__Quoted passage__.
********************

What is the impact of monkeypox infection on the hemostatic system?

By Bhavana KunkalikarOct 6 2022Reviewed by Aimee Molineux

In a recent study published in the Internal and Emergency Medicine journal, researchers determined if monkeypox (MPX) infection affected the hemostatic system like that observed in coronavirus disease 2019 (COVID-19).

The scientific community's understanding of the framework associating viral infection with endothelial inflammation, prothrombotic transformation, and barrier failure has been considerably enhanced by the analysis of the pathogenetic mechanisms underlying COVID-19-associated coagulopathy (CAC). Additionally, the population was made aware of the potential thrombotic and hemorrhagic risks associated with adenovirus as vectors for vaccines and gene therapies due to the Vaccine-Induced Thrombosis and Thrombocytopenia (VITT) syndrome reported in some recipients of ChAdOx1 nCoV-19 and Ad26.

Pathology of monkeypox infection

The predominant pathological manifestation of MPX virus infection is epithelial cell damage, which manifests as ballooning degeneration, intracytoplasmic eosinophilic inclusion, hyperplasia, and keratinocyte necrosis. Vasculitis and lymphocytic inflammation of the dermis are also present. It should be noted that there is no data on the histology of persons who have succumbed to MPX infection.

Fever is frequently the first sign of illness, followed by the appearance of many papular, ulcerative, and vesiculopustular lesions on the face and body, along with lymphadenopathy. Most of the time, monkeypox infection was self-limited and lasted for two to four weeks. However, complications such as encephalitis, keratitis, pneumonitis, and secondary bacterial infections can occur, which can result in a fatality rate between 1% to 11%, mostly in low-income nations. It is noteworthy that the viral genome sequenced from several nations closely resembled the strain indigenous to Western Africa, which has a mortality rate of 1%, which is roughly ten times lower as compared to the rate observed for the Central African clade.

********************

__The data__.
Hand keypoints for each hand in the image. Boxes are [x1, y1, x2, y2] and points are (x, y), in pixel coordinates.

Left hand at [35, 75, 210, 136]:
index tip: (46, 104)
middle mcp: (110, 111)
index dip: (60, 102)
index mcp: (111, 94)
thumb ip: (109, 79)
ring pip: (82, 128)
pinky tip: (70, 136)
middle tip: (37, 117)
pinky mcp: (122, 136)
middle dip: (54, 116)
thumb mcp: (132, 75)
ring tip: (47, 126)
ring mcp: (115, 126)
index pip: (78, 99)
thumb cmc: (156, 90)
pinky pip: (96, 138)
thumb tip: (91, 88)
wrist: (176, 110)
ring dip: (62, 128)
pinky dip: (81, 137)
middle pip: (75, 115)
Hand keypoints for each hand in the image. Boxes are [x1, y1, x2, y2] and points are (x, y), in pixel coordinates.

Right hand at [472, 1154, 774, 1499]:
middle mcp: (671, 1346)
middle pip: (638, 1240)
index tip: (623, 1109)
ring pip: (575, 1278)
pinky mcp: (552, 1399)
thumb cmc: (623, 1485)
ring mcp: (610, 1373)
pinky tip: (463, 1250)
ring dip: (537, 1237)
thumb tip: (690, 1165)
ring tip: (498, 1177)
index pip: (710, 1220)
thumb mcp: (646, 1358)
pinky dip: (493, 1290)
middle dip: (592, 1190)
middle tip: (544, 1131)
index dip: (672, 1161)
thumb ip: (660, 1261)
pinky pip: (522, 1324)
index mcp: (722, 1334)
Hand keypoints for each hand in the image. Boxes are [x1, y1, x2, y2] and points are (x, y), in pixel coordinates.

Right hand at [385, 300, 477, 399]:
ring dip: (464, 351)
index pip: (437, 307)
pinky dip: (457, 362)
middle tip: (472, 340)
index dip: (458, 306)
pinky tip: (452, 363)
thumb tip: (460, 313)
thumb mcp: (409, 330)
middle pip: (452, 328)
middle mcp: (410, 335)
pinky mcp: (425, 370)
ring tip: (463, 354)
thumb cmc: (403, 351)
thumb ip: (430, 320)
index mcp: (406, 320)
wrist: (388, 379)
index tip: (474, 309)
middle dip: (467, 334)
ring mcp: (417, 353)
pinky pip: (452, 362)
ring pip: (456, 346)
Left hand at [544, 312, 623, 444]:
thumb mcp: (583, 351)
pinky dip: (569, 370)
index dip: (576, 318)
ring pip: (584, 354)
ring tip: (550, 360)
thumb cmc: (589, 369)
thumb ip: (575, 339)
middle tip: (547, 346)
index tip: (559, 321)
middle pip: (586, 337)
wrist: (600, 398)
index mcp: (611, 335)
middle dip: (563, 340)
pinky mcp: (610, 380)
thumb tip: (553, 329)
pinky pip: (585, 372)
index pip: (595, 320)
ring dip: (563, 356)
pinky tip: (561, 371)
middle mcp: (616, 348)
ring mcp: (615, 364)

********************

__Prompt__.
In the article on monkeypox and the hemostatic system, how long did monkeypox infection usually last when it was self-limited?

__Written solution__.
Two to four weeks.